TO DO:
In the entries below, which lines run from the one containing "X134614000Y-103718000D01*" to the one containing "X99264000Y-77998000D02*"? Copy exactly those lines, ends included, and no others.
══ MATERIAL SHOWN ══
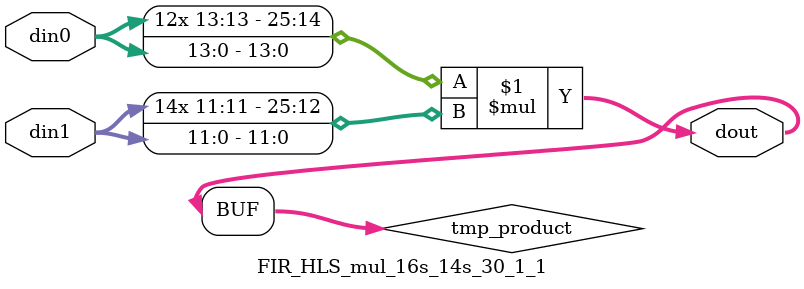
<source format=v>

`timescale 1 ns / 1 ps

 module FIR_HLS_mul_16s_14s_30_1_1(din0, din1, dout);
parameter ID = 1;
parameter NUM_STAGE = 0;
parameter din0_WIDTH = 14;
parameter din1_WIDTH = 12;
parameter dout_WIDTH = 26;

input [din0_WIDTH - 1 : 0] din0; 
input [din1_WIDTH - 1 : 0] din1; 
output [dout_WIDTH - 1 : 0] dout;

wire signed [dout_WIDTH - 1 : 0] tmp_product;



























assign tmp_product = $signed(din0) * $signed(din1);








assign dout = tmp_product;





















endmodule

</source>
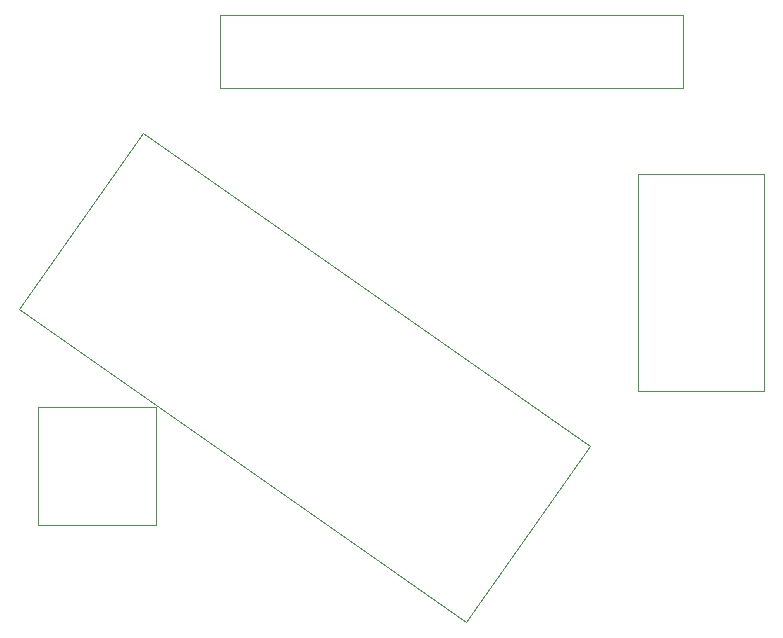
<source format=gbr>
G04 #@! TF.GenerationSoftware,KiCad,Pcbnew,7.0.5-7.0.5~ubuntu20.04.1*
G04 #@! TF.CreationDate,2023-08-30T13:21:52+01:00*
G04 #@! TF.ProjectId,Swarm-B_20230626,53776172-6d2d-4425-9f32-303233303632,rev?*
G04 #@! TF.SameCoordinates,Original*
G04 #@! TF.FileFunction,Other,User*
%FSLAX46Y46*%
G04 Gerber Fmt 4.6, Leading zero omitted, Abs format (unit mm)*
G04 Created by KiCad (PCBNEW 7.0.5-7.0.5~ubuntu20.04.1) date 2023-08-30 13:21:52*
%MOMM*%
%LPD*%
G01*
G04 APERTURE LIST*
%ADD10C,0.050000*%
G04 APERTURE END LIST*
D10*
X92700012Y-81796374D02*
X130561219Y-108307077D01*
X92700012Y-81796374D02*
X82215034Y-96770473D01*
X120076242Y-123281176D02*
X130561219Y-108307077D01*
X120076242Y-123281176D02*
X82215034Y-96770473D01*
X145314000Y-103718000D02*
X134614000Y-103718000D01*
X145314000Y-85268000D02*
X145314000Y-103718000D01*
X134614000Y-103718000D02*
X134614000Y-85268000D01*
X134614000Y-85268000D02*
X145314000Y-85268000D01*
X83789000Y-105028000D02*
X93819000Y-105028000D01*
X83789000Y-115068000D02*
X83789000Y-105028000D01*
X93819000Y-105028000D02*
X93819000Y-115068000D01*
X93819000Y-115068000D02*
X83789000Y-115068000D01*
X138414000Y-71848000D02*
X138414000Y-77998000D01*
X99264000Y-71848000D02*
X138414000Y-71848000D01*
X138414000Y-77998000D02*
X99264000Y-77998000D01*
X99264000Y-77998000D02*
X99264000Y-71848000D01*
M02*

</source>
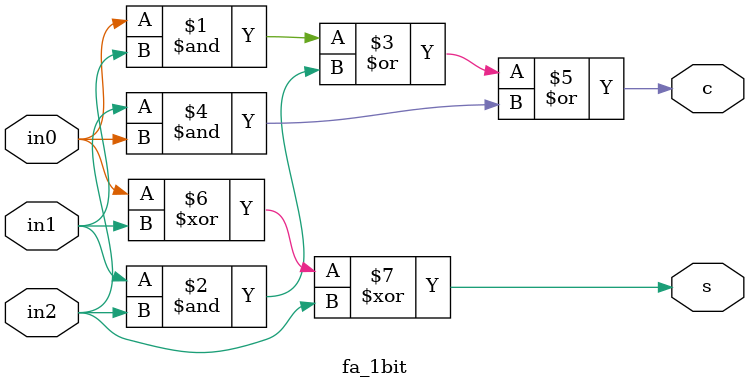
<source format=v>
module fa_1bit(in0, in1, in2, c, s);

input in0, in1, in2;

output c,s;

	assign	c=(in0&in1)|(in1&in2)|(in2&in0);
	assign	s=in0^in1^in2;

endmodule
</source>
═══
PROBLEM SOLUTION:
X134614000Y-103718000D01*
X145314000Y-85268000D02*
X145314000Y-103718000D01*
X134614000Y-103718000D02*
X134614000Y-85268000D01*
X134614000Y-85268000D02*
X145314000Y-85268000D01*
X83789000Y-105028000D02*
X93819000Y-105028000D01*
X83789000Y-115068000D02*
X83789000Y-105028000D01*
X93819000Y-105028000D02*
X93819000Y-115068000D01*
X93819000Y-115068000D02*
X83789000Y-115068000D01*
X138414000Y-71848000D02*
X138414000Y-77998000D01*
X99264000Y-71848000D02*
X138414000Y-71848000D01*
X138414000Y-77998000D02*
X99264000Y-77998000D01*
X99264000Y-77998000D02*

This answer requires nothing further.